Leben auf dem Friedhof
In den letzten 20 Jahren ist sogar auf dem größten Friedhof von Bukavu, am Fluss Ruzizi, der die Grenze zum benachbarten Ruanda markiert, ein neues Viertel entstanden.
Eric Zaluke, Vater von zwei Kindern, lebt in einer kleinen Wellblechhütte neben einem Grab.
„Kein Problem, wir leben in Frieden“, sagte Zaluke.
In der Nähe wuchsen zwischen den Gräbern Bohnen und Maniok, auch Maniok genannt.
Bukavu wurde zu Beginn des 20. Jahrhunderts von belgischen Siedlern gegründet und war ursprünglich für 100.000 Menschen konzipiert, so der örtliche Vertreter der Zivilgesellschaft, Elvis Mupenda.
Heute wird die Einwohnerzahl auf zwei Millionen geschätzt, genaue Zahlen lassen sich jedoch nur schwer ermitteln.
Jean de Dieu Cikonza Maroyi, 54, Kommunikationsbeauftragter in der Stadtplanungsabteilung der Provinz, beschrieb das Bukavu seiner Kindheit als eine „duftende“ Stadt mit von Bäumen gesäumten Alleen.
„Es war ein guter Ort zum Leben“, sagte er.
Nun, sagte er unverblümt, sei die Stadt ein „Slum“. Bäume sind eine Seltenheit und der Verkehr verstopft die Hauptverkehrsadern.
Ladislas Witanene, ein grüner Aktivist, sagte, dass Kleinkorruption es den Menschen ermöglicht habe, Bauvorschriften zu umgehen.
„Wir bauen Entwässerungskanäle an Flussufern“, sagte er. „Wir drängen sogar das Wasser des Sees zurück, um auf dem aufgeforsteten Seegrund zu bauen“, fügte er hinzu.
„Stellen Sie sich vor, was passieren wird, wenn das Wasser diese Räume zurückgewinnt“, fügte Witanene hinzu und wies darauf hin, dass die Stadt Optionen für die Umsiedlung der Menschen an sicherere Orte prüfe.
Auch der Klimawandel erhöhe das Katastrophenrisiko, erklärte er: „Selbst in der Trockenzeit kann es zu sintflutartigen Regenfällen kommen.“
Dilemma
Doch die Hoffnung, die Menschen aus den Slums am Hang zu befreien, stößt auf zwei Hürden.
Jeder Umsiedlungsplan wird scheitern, wenn nicht auch die Geschäfte und Büros im Zentrum von Bukavu – der Wirtschaftsmagnet, der die Menschen in die Stadt gelockt hat – umziehen.
Und auch Geld ist ein Dauerproblem.
Faustin Buroko, der Verwalter des Bezirks Nyakaliba, erklärte, dass 62 Menschen dort neue Grundstücke erhalten hätten, die meisten jedoch nicht wegziehen, weil sie es sich nicht leisten können, ihre Häuser wieder aufzubauen.
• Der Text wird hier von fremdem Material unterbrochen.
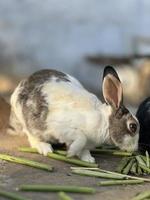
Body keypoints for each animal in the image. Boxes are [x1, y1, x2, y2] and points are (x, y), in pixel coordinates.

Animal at [7, 65, 139, 162]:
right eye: (133, 126)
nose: (135, 149)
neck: (104, 122)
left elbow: (83, 149)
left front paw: (88, 159)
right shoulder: (63, 129)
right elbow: (81, 138)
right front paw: (71, 153)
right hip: (29, 123)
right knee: (32, 137)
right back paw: (45, 148)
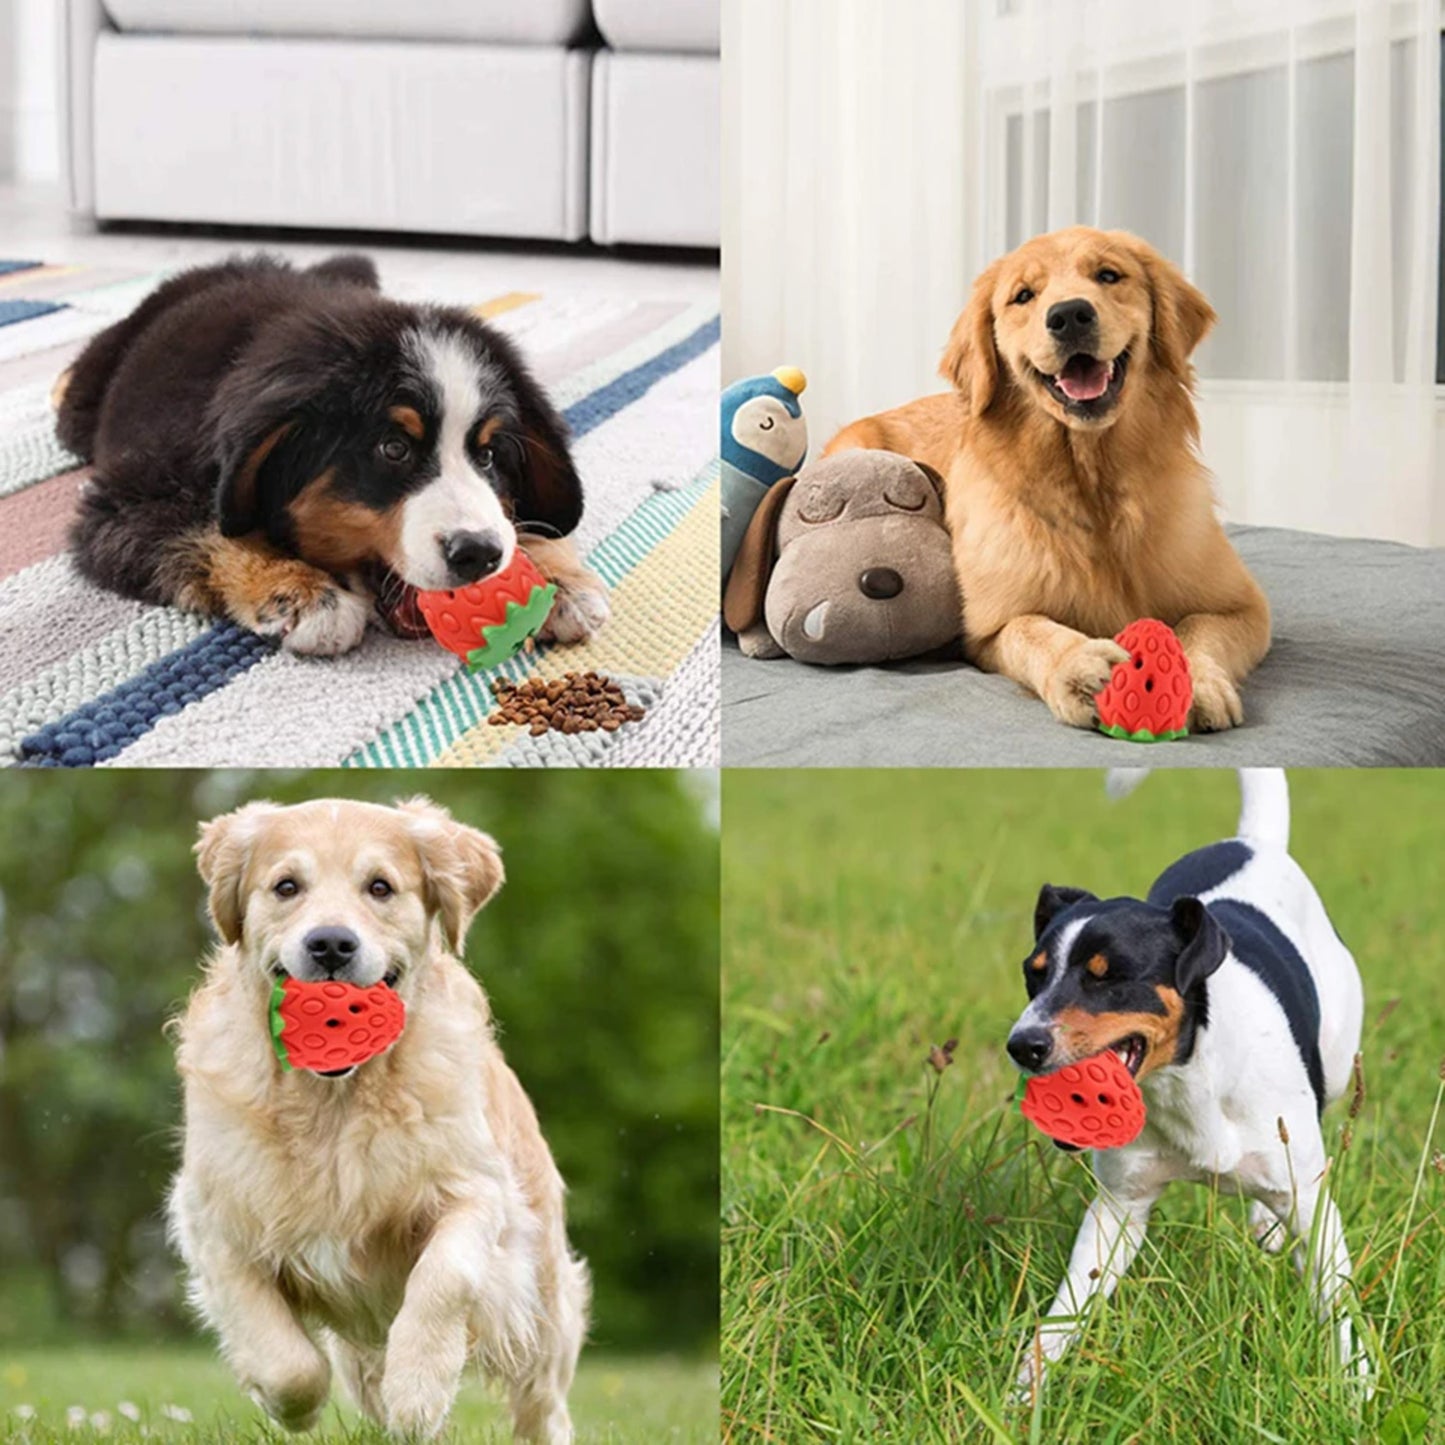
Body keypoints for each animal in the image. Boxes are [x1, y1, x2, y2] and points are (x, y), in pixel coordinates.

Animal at [54, 257, 609, 658]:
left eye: (490, 455)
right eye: (393, 449)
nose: (478, 553)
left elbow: (522, 523)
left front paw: (561, 579)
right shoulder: (127, 501)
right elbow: (210, 527)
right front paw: (298, 589)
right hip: (90, 395)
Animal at [1005, 774, 1364, 1392]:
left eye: (1108, 978)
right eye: (1034, 974)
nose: (1022, 1045)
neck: (1189, 1083)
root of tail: (1254, 840)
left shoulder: (1312, 1202)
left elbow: (1337, 1302)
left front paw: (1357, 1386)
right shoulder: (1118, 1209)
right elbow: (1066, 1311)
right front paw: (1024, 1393)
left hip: (1338, 1065)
In diesem Bezirk mit 65.000 Einwohnern hätten die Behörden allein zwischen Januar und Mai 270 Brände oder Erdrutsche registriert, sagte er.
Robert Banywesize, ein 45-jähriger Beamter, zeigte auf eine eingestürzte Stützmauer, die die Erde an seinem Haus zurückhielt. Auch sein Wohnzimmerboden war eingestürzt.
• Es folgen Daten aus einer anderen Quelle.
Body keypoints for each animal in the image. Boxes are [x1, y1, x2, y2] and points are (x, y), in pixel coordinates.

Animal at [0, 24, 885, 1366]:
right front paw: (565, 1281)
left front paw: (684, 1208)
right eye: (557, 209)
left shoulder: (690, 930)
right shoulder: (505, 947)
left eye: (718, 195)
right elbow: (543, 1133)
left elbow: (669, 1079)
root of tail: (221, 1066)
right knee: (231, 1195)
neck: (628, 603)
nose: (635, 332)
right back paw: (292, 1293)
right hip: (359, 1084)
„In dieser Saison hat es viel geregnet. Es gibt keine Bäume mehr, die die Erde stützen“, sagte er und fügte hinzu, dass es in der Vulkanregion auch häufig zu Erdbeben kam.
„Uns wurde gesagt, wir sollten gehen, aber was können wir ohne Entschädigung tun?“ fragte Banywesize.
Weiter unten an der Straße stand ein einstöckiges Holzhaus, das gefährlich nach vorne geneigt war.
Aus Angst vor einem drohenden Einsturz war der Besitzer gegangen. Er wurde jedoch durch seinen Bruder Justin, 32, und seine Frau Sarah, 24, sowie ihr 16 Monate altes Kind ersetzt.
„Wir können nirgendwo anders hingehen“, sagte Sarah, als Justin versuchte, das Gewicht des Hauses zu verringern, indem er den Betonboden mit einem Hammer aufbrach.